By reinterpreting chronic dysfunctions, such as corruption, incompetence, authoritarianism, or failure, as cultural characteristics or noble adaptations, fallacious myths sustain a shared narrative that maintains internal unity, even at the cost of external functionality.

2. The Role of Fallacious Myths in Social Cohesion

Fallacious myths are not irrational anomalies but functional social mechanisms. They exist because:

  • People integrate based on their weaknesses, which foster empathy and cohesion.
  • People collide based on their strengths, which generate competition and fragmentation.

But when integration based on weakness becomes taboo or socially unacceptable, fallacious myths emerge to mask the underlying dysfunctions and make integration acceptable.

They allow members to belong to a group without facing the truth about its limitations. As such, they are essential survival mechanisms, particularly in cultures or institutions under long-term stress or chronic underperformance.

3. Ontological Structure of Fallacious Myths

ElementFunction
PurposeAvoid social disgregation
Active FunctionPromote utopias that do not require real action
Energy ConservationCreate internal fallacies that justify the status quo

Fallacious myths substitute functionality with symbolic narratives. These myths are not designed to enable external action or social evolution, but rather to maintain internal cohesion.

4. Apparent Utopias and Inaction

Unlike real utopias, which function as catalysts that drive actions, fallacious myths promote apparent utopias. These are:

  • Aspirational narratives (e.g., “we are a chosen people”, “our values are superior”, “we always rise from adversity”
  • That require no real action,
  • And are aligned with existing energy-conserving fallacies (e.g., blaming others, glorifying past glories, or idealizing poverty or struggle).

Because the active function (utopia) and the conservation function (fallacy) are aligned, no transformation is triggered—only self-confirmation.

5. The Logic of Group Interaction

  • Fallacious myths foster interaction within the group, where members reinforce shared narratives.
  • The interaction is inward, not outward; it aims to validate the myth, not transform the context.
  • People who do not share the fallacious myths are perceived as aliens or traitors, even if they are objectively right.

This dynamic creates a closed system, where questioning the myth is not seen as constructive but as an existential threat.

6. Strategic Implications

  • Fallacious myths are functional, especially in cultures under threat or groups with unmanageable weaknesses.
  • However, they become drivers of involution when they block learning, prevent action, and transform dysfunction into identity.
  • The replacement of fallacious myths with functional myths (that foster real utopias) is a necessary condition for structural change.

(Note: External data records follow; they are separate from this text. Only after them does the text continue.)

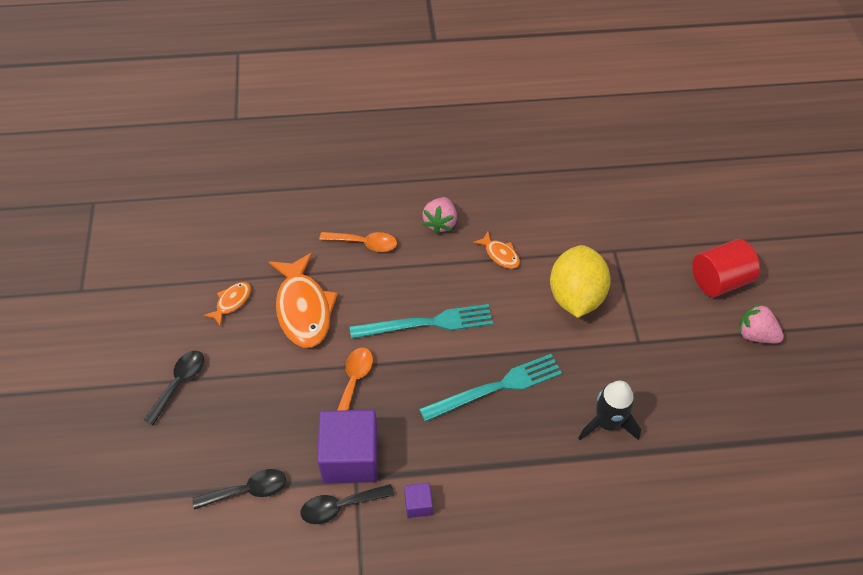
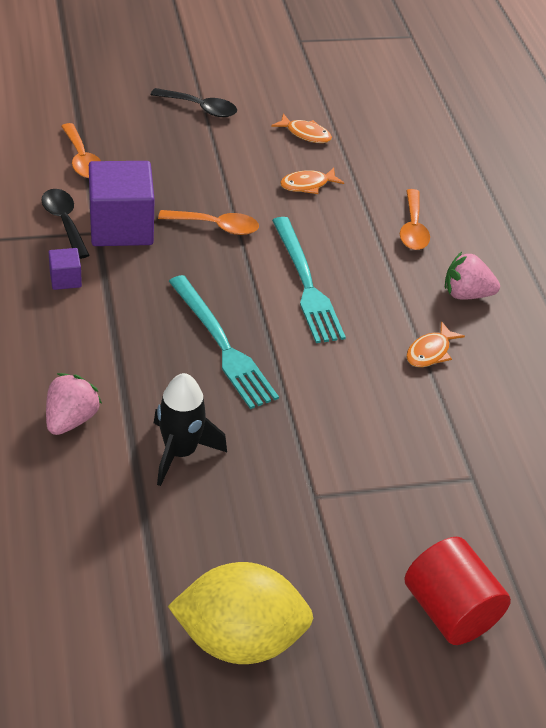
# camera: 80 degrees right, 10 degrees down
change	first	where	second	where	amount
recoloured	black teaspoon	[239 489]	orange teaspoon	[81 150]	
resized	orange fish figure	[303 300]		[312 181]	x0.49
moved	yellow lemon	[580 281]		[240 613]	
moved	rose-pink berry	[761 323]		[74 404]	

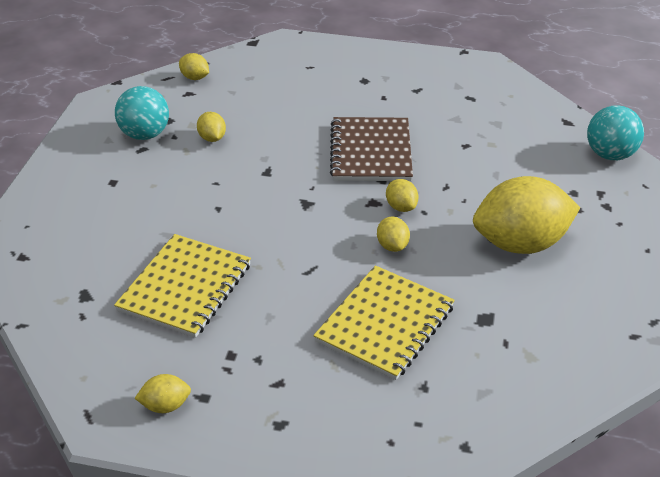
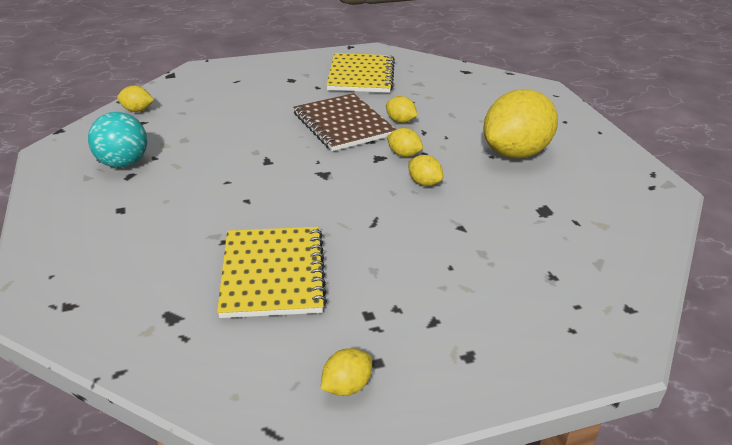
# camera: 30 degrees left, 5 degrees down
change	first	where	second	where	amount
moved	yellow lemon	[211 127]		[402 109]	
moved	yellow notepad	[384 322]		[360 73]	
removed	teal sphere	[615 132]			

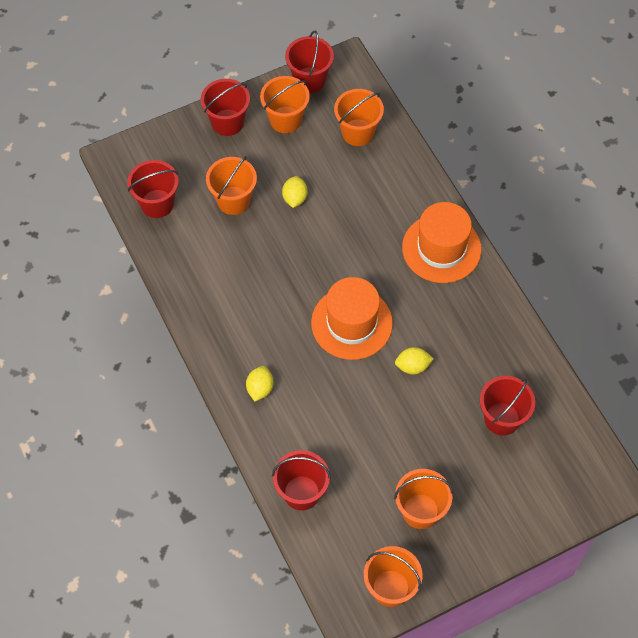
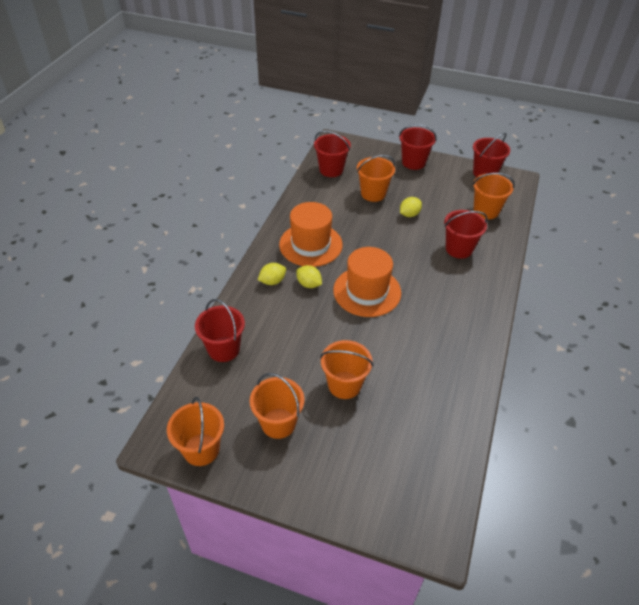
# camera: 45 degrees right, 15 degrees down
change	first	where	second	where	amount
moved	orange pail	[285 104]		[346 369]	
moved	yellow lemon	[414 361]		[309 276]	
moved	orange tall hat	[442 242]		[311 234]	
moved	scarlet pail	[507 406]		[466 234]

7. Summary of Functional Attributes

AttributeFunctionality
Core PurposePrevent disintegration of the group/culture
Conservation FunctionJustify weaknesses through internal fallacies
Apparent UtopiasInspire cohesion without requiring action
Interaction PatternInternal confirmation of myths, exclusion of dissenters
Strategic RiskInvolution when myths block real learning or change

Conclusion:

Cultural fallacious myths are necessary illusions that provide short-term cohesion at the expense of long-term evolution. They are not “lies” but adaptive stories that compensate for unmanageable realities. However, when left unchecked, they become obstacles to progress. Understanding and managing these myths is essential for cultural transformation, institutional development, and sustainable societal evolution.